The Widow Who Led a Bare-Chested Protest Against an Assassination

  • The 1961 assassination of Congolese Prime Minister Patrice Lumumba plunged the Democratic Republic of Congo into turmoil.
  • The indelible image from the aftermath of the assassination was Lumumba’s wife, Pauline, staging a bare-chested public protest.

But there are so many added costs and taxes
as to trip us up quite easily
in all the clamor and bravura of this liberation business.
And then, of course,
the grief-stricken bared breasts of Pauline Lumumba.

The inspiration for these lines penned by poet Brenda Marie Osbey predated the poem by nearly six decades. But the image was an indelible one, even if it has fallen out of recent public memory. It was that of Pauline Opango Lumumba, the first lady of the independent Democratic Republic of Congo. While mourning the assassination of her husband, Patrice, the first prime minister of the DRC, she led a protest march on Valentine’s Day 1961, stripped to the waist. It was a gesture that, as Osbey would later explain, was iconic in its position “at the juncture of public mourning and private grief.”

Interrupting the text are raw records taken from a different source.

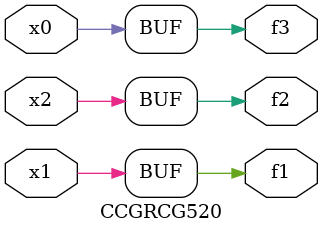
<source format=v>
module CCGRCG520(
	input x0, x1, x2,
	output f1, f2, f3
);
	assign f1 = x1;
	assign f2 = x2;
	assign f3 = x0;
endmodule

</source>
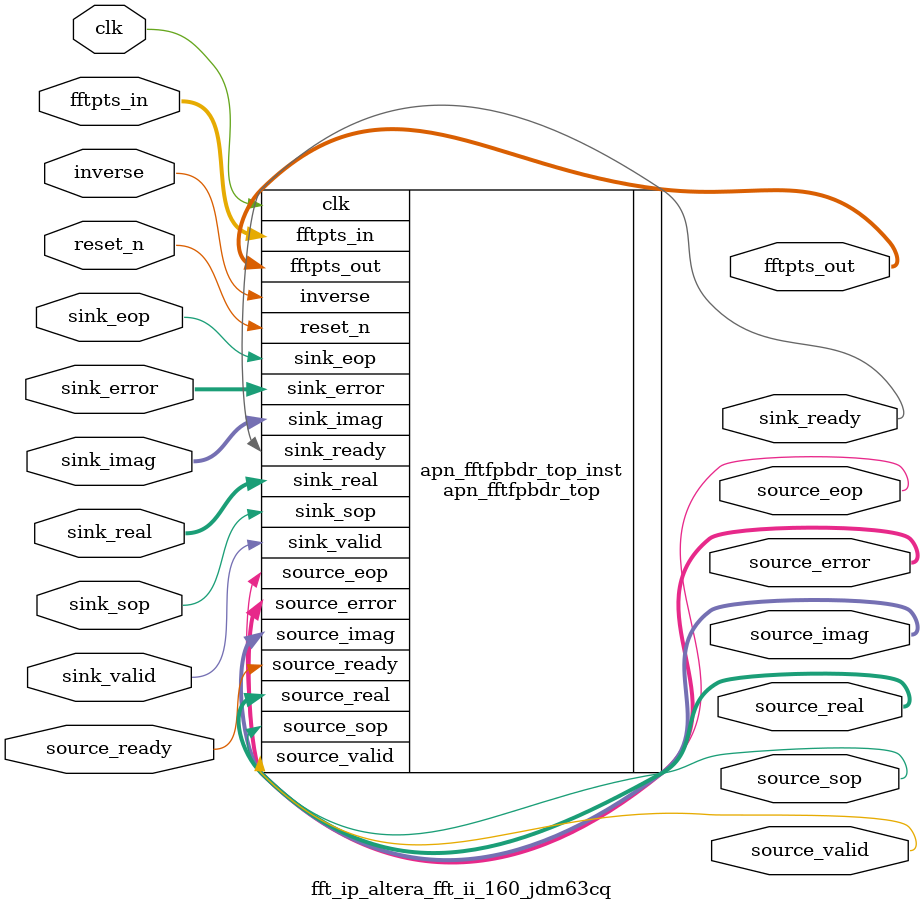
<source format=sv>



module fft_ip_altera_fft_ii_160_jdm63cq (
   input clk, 
   input reset_n,
	input [18 : 0] fftpts_in,
	input	[0 : 0] inverse,
	input	sink_valid,
	input	sink_sop,
	input	sink_eop,
	input	logic [31 : 0] sink_real,
	input	logic [31 : 0] sink_imag,
	input	logic [1 : 0] sink_error,
	input	source_ready,
   output [18 : 0] fftpts_out,
	output sink_ready,
	output [1 : 0] source_error,
	output source_sop,
	output source_eop,
	output source_valid,
	output [31 : 0] source_real,
	output [31 : 0] source_imag
	);

	apn_fftfpbdr_top #(
		.DEVICE_FAMILY_g("Arria 10"),
		.MAX_FFTPTS_g(262144),
		.NUM_STAGES_g(9),
		.DATAWIDTH_g(32),
		.TWIDWIDTH_g(32),
		.MAX_GROW_g (0),
		.TWIDROM_BASE_g("fft_ip_altera_fft_ii_160_jdm63cq_"),
		.DSP_ROUNDING_g(0),
		.INPUT_FORMAT_g("NATURAL_ORDER"),
		.OUTPUT_FORMAT_g("DIGIT_REVERSED"),
		.REPRESENTATION_g("FLOATPT"),
		.DSP_ARCH_g(3),
        .PRUNE_g("2,2,2,2,2,2,3,2,0") 
	)
	apn_fftfpbdr_top_inst (
		.clk(clk),
		.reset_n(reset_n),
		.fftpts_in(fftpts_in),
		.fftpts_out(fftpts_out),
		.inverse(inverse[0]),
		.sink_valid(sink_valid),
		.sink_sop(sink_sop),
		.sink_eop(sink_eop),
		.sink_real(sink_real),
		.sink_imag(sink_imag),
		.sink_ready(sink_ready),
		.sink_error(sink_error),
		.source_error(source_error),
		.source_ready(source_ready),
		.source_sop(source_sop),
		.source_eop(source_eop),
		.source_valid(source_valid),
		.source_real(source_real),
		.source_imag(source_imag)
	);
endmodule


</source>
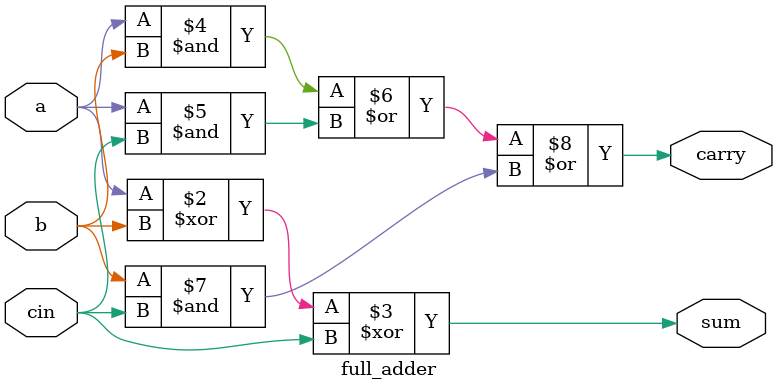
<source format=v>
module full_adder ( input a, b, cin, output reg sum, carry);
  
  always@ (*)
    begin
      sum = a ^ b ^ cin;
      carry = ( a & b ) | ( a & cin ) | ( b & cin );
    end
 
  
endmodule
</source>
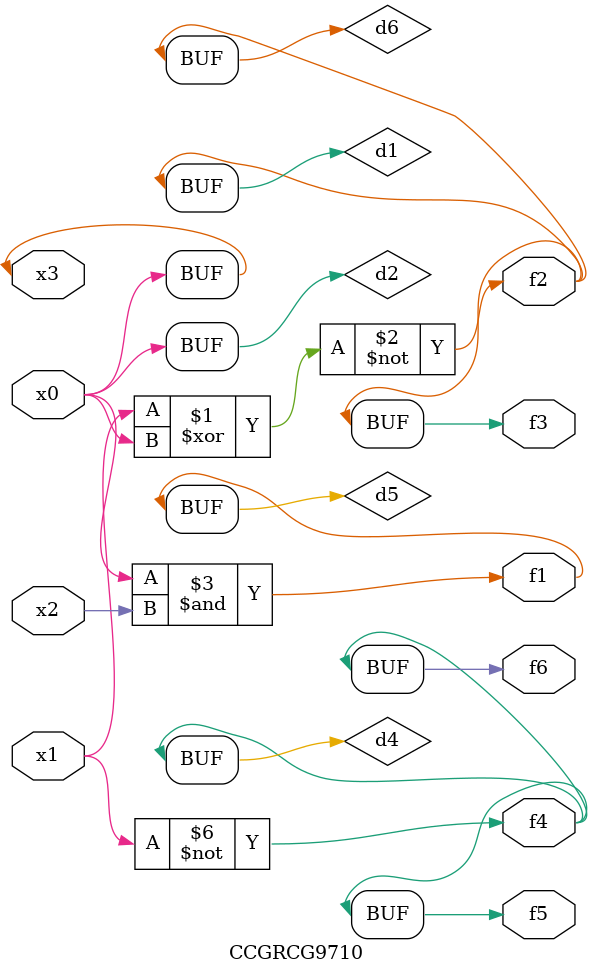
<source format=v>
module CCGRCG9710(
	input x0, x1, x2, x3,
	output f1, f2, f3, f4, f5, f6
);

	wire d1, d2, d3, d4, d5, d6;

	xnor (d1, x1, x3);
	buf (d2, x0, x3);
	nand (d3, x0, x2);
	not (d4, x1);
	nand (d5, d3);
	or (d6, d1);
	assign f1 = d5;
	assign f2 = d6;
	assign f3 = d6;
	assign f4 = d4;
	assign f5 = d4;
	assign f6 = d4;
endmodule

</source>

Léopoldville, now called Kinshasa, was the seat of government of a young republic that won independence from brutal Belgian colonialists on June 30, 1960. Patrice, an eloquent orator, was one of the leaders of the resistance movement. His opposition to the secessionist movement in Katanga, the mineral-rich province coveted by the Belgians, provided the perfect excuse for what Ludo De Witte, a Belgian historian and author of The Assassination of Lumumba, calls the most important assassination of the 20th century.

The Prime Minister Of Congo Kinshasa Patrice Lumumba In Congo In 1960 -

Congolese Prime Minister Patrice Lumumba, 1960.

Source Dominique BERRETTY/Gamma-Rapho via Getty

There were reportedly two different assassination plots: one hatched by the CIA and MI6, the other masterminded by the Belgians and Congolese officials. The latter, eventually successful one was fronted by Joseph-Desire Mobutu, who would end up ruling the country for more than 30 years of economic plunder and social decline.

Pauline was Lumumba’s third wife, and they were from the same village. Their decade-long marriage was not a fairy-tale love story — he reportedly had multiple affairs, including one with his ex-wife (also named Pauline), and was often separated from his third wife and their four children by imprisonment or his political pursuits. “He had time for nothing else but politics,” Pauline later told Jet magazine.

She heard the news of her husband’s assassination on the radio.

Pauline was “primarily a wife and mother with no access to education despite the fact that she married a man from the small educated elite,” says Karen Bouwer, author of Gender and Colonization in the Congo. When Lumumba arrived home with guests without advance warning, Bouwer says, Pauline hid in the bedroom until he had time to approve her outfit and give her instructions on dinner.

Nevertheless, Pauline supported the revolution and was one of the first members of the Mouvement National Congolais, the political party Lumumba founded. She was in the same car as her husband when he was arrested by Mobutu’s henchmen. During his imprisonment, she had to move from house to house with their toddler son. She heard the news of her husband’s assassination on the radio.

Embittered by his death — and perhaps also by the loss of their fourth child, who died shortly after birth — she took to the streets of Léopoldville following Patrice’s assassination to demand his body be returned to her.

Bare-breasted and clutching her son in her arms, Pauline led a group of approximately 100 supporters. Like her, the other women had bared their chests, and the men followed behind, heads bowed as they walked to the United Nations headquarters. They not only demanded Lumumba’s body for burial but also for the U.N. to intervene and seek justice for his assassination.

Photos from the protests were splashed on the pages of local and foreign newspapers over the next few days. Patrice’s vision and chutzpah had made African Americans like Malcolm X a fan and attracted others like Yvonne Reed, mother of comedian Dave Chappelle, to work for him. Just as his death had drawn condemnation across the globe, the photos of Pauline’s grief-stricken protest drew sympathy — though no response from the U.N.


After the demonstration, Pauline, her children and some of her husband’s supporters were forced to flee to a refugee camp, then to exile in Egypt. She never remarried but lived long enough to see the Belgian government officially accept moral responsibility for Lumumba’s murder and profess its “deep regrets” in 2002. In June 2018, Brussels renamed a city square in his honor.

“My mother was the backbone of our family,” her daughter Julian told the press after the Lumumba matriarch died in her sleep in December 2014. “She was loved by everyone … She shared, she gave. She loved. [She was] a courageous woman.”